Liah Greenfeld is Professor of Sociology, Political Science, and Anthropology at Boston University, and Distinguished Adjunct Professor at Lingnan University, Hong Kong. She is the author of Mind, Modernity, Madness: The Impact of Culture on Human Experience (Harvard University Press, 2013), Nationalism: Five Roads to Modernity (Harvard University Press, 1992) and The Spirit of Capitalism: Nationalism and Economic Growth (Harvard University Press, 2001).
BOSTON – September 11, 2001, may – at least at first – seem like an inappropriate addition to the history of nationalism, given Al Qaeda’s explicitly stated global pretensions. In fact, now that the initial shock and confusion have given way to a more sober perspective, the terrorist attacks of that awful day are increasingly seen – as they should be – as one among numerous other nationalist milestones.

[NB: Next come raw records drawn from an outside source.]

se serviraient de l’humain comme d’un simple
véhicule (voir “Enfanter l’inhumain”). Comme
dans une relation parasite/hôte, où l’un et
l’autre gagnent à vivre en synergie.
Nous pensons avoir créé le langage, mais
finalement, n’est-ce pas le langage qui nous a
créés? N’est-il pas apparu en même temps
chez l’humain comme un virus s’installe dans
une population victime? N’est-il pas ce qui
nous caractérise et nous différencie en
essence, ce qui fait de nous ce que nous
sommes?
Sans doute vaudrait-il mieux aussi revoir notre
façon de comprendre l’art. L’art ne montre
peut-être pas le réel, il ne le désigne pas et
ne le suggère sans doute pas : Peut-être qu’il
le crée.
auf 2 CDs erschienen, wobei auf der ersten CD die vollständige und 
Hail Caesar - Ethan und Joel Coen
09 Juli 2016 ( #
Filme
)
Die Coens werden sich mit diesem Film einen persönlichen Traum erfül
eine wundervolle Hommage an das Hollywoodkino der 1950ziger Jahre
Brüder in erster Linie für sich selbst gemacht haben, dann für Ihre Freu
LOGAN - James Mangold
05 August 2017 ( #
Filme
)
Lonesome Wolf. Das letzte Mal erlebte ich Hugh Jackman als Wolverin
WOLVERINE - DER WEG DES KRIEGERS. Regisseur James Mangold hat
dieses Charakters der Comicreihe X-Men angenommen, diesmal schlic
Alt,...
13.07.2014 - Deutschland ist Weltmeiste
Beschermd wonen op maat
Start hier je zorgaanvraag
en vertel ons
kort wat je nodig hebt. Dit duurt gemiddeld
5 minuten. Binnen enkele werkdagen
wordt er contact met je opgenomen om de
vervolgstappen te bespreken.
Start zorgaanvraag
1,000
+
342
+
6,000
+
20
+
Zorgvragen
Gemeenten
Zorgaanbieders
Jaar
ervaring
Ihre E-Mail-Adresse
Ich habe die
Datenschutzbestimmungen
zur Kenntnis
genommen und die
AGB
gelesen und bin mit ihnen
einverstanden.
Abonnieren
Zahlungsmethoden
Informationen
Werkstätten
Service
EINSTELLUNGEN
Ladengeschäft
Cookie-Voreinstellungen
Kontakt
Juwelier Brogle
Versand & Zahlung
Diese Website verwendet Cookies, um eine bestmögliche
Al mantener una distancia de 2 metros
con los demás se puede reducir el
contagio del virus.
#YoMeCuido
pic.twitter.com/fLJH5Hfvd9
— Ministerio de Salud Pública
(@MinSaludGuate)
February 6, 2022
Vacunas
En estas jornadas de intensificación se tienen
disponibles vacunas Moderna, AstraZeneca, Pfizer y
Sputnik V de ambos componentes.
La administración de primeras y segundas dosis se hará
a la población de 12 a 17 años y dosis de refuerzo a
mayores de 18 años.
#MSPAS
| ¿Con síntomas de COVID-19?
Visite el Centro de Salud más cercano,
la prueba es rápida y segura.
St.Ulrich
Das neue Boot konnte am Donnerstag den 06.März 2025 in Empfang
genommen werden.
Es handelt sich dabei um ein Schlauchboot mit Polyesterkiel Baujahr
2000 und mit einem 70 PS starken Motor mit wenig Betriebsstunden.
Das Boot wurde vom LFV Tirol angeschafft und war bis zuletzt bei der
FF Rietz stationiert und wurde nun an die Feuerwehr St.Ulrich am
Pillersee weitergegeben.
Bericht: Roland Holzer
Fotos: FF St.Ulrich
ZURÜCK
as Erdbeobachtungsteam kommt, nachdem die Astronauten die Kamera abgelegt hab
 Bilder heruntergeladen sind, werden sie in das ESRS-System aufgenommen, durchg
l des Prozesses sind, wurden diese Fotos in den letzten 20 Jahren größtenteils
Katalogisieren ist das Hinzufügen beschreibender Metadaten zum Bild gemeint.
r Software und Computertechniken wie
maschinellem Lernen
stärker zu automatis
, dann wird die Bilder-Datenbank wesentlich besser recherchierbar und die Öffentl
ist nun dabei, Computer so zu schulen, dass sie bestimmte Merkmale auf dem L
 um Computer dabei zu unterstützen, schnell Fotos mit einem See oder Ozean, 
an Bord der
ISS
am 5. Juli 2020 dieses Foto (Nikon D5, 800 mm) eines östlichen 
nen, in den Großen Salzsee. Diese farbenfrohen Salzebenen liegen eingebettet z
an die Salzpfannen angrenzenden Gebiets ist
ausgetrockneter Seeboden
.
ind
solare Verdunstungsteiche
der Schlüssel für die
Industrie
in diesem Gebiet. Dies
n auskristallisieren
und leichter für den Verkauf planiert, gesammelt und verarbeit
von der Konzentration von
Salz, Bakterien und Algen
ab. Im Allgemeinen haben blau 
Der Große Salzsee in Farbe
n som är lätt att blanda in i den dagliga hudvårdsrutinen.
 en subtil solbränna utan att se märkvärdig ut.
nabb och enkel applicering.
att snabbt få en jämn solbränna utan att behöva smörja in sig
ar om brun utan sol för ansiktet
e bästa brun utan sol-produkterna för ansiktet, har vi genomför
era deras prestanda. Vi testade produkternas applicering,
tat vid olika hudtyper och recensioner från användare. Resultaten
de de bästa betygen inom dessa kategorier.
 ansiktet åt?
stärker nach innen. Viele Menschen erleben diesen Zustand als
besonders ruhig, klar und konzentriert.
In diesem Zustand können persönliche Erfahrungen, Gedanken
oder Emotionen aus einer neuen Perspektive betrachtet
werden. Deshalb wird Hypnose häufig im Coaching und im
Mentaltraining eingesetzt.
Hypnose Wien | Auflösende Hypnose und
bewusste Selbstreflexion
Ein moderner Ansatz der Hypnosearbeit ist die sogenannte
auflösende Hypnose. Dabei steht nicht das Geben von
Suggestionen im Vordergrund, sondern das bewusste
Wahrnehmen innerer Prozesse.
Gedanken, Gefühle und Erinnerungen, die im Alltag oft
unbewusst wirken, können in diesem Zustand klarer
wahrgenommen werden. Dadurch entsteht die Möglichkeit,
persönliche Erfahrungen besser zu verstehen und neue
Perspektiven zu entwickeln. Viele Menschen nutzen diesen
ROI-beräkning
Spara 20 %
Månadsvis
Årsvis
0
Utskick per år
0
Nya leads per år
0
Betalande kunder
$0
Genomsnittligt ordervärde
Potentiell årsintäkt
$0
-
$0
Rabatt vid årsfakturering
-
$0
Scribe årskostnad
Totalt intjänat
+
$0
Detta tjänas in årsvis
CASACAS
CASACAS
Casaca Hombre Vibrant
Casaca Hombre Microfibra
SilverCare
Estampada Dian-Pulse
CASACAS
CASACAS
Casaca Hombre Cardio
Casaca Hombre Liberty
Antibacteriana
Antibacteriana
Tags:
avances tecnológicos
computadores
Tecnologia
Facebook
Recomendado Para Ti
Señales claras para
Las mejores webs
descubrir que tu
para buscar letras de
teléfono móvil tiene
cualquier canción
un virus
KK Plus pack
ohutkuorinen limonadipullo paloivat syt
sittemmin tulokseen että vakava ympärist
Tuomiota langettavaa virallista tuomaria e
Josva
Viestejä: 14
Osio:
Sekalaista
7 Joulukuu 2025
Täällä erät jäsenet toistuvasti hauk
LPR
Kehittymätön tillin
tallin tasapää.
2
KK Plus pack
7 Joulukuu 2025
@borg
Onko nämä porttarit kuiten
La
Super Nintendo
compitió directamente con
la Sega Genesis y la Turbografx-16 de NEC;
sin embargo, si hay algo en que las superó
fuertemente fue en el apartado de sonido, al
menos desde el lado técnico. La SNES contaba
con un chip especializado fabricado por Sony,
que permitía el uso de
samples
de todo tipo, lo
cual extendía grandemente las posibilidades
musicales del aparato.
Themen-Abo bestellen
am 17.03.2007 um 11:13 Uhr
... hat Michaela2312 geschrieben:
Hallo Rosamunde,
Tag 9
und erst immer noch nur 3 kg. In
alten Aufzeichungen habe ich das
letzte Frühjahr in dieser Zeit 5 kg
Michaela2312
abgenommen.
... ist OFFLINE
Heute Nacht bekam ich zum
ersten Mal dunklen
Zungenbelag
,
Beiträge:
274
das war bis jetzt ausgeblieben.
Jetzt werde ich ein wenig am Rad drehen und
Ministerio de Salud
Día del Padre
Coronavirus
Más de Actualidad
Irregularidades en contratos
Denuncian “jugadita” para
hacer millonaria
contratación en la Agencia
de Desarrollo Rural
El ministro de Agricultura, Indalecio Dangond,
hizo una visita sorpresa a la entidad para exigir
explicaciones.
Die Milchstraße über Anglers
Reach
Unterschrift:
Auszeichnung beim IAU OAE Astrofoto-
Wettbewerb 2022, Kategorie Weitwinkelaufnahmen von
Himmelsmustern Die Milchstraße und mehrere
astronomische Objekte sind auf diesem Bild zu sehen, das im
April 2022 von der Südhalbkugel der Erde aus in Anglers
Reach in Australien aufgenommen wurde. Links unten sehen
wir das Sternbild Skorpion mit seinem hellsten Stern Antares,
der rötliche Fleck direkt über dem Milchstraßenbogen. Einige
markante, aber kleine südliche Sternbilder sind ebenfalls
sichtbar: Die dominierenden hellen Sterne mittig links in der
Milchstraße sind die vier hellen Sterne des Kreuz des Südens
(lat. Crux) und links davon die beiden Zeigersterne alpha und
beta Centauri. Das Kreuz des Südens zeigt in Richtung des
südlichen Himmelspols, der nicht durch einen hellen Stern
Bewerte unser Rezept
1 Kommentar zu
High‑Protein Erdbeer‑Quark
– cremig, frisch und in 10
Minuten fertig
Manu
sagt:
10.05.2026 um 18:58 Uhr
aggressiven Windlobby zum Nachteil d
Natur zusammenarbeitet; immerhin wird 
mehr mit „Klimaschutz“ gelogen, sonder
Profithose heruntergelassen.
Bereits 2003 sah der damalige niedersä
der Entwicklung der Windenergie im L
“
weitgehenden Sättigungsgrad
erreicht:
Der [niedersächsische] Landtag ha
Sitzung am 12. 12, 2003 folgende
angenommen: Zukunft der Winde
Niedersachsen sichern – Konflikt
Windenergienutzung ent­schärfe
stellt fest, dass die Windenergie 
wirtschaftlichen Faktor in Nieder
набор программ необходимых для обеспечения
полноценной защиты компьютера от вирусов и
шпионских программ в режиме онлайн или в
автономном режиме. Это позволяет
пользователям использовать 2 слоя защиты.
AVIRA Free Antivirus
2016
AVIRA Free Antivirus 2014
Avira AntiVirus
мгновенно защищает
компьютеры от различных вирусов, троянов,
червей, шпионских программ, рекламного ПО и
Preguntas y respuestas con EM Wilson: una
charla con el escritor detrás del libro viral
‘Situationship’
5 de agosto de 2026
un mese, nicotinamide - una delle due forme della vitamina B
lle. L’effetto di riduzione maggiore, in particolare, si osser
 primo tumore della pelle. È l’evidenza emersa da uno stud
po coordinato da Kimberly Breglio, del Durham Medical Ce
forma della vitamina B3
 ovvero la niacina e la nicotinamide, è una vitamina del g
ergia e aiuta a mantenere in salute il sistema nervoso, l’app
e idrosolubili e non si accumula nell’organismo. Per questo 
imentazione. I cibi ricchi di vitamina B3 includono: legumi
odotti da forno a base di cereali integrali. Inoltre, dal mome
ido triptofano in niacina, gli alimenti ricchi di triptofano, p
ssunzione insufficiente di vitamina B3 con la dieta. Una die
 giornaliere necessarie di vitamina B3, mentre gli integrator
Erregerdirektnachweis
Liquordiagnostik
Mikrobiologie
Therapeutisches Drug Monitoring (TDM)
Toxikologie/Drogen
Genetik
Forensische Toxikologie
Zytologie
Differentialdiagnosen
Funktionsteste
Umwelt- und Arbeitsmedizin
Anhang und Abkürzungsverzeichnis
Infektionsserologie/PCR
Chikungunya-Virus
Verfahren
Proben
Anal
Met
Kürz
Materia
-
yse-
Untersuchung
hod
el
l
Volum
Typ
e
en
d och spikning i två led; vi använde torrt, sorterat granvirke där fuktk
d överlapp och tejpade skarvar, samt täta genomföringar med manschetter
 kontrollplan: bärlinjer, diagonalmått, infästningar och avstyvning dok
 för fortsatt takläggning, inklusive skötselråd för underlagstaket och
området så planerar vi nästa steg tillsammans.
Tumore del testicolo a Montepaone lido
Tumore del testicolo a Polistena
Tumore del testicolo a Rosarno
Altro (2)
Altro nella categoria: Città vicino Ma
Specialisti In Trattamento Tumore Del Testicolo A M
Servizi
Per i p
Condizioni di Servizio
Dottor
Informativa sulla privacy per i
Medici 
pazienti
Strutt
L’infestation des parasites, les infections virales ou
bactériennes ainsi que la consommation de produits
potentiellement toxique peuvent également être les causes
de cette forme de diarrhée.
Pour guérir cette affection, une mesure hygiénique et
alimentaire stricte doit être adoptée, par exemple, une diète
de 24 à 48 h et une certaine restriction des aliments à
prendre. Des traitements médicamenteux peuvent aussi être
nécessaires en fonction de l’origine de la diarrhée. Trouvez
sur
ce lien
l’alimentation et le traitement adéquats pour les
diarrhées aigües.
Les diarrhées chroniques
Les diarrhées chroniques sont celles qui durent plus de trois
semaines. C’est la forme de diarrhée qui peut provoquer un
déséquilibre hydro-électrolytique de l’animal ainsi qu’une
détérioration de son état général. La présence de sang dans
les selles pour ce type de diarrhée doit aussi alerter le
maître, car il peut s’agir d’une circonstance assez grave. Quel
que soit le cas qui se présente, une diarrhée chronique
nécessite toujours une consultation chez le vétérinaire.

From this perspective, the attacks no longer appear, as they did to so many immediately afterwards, to reflect an incomprehensible, irrational, and uncivilized mentality, or a different civilization altogether – pre-modern, unenlightened, and fundamentally “traditional” (in other words, undeveloped). It is in this unflattering sense that Islam, the dominant religion of an economically backward part of the world, was said to have motivated the attacks of September 11, 2001. And, because those who believed this (virtually everyone whose voices were heard) belatedly perceived its insulting connotation, discussing the matter has caused considerable anguish in the years since.
There are no euphemisms that can inoffensively imply that one of the great world religions is a murderous, irrational ideology, unacceptable for modern, civilized human beings. And yet two different American administrations have implied – and consistently acted upon – this assumption.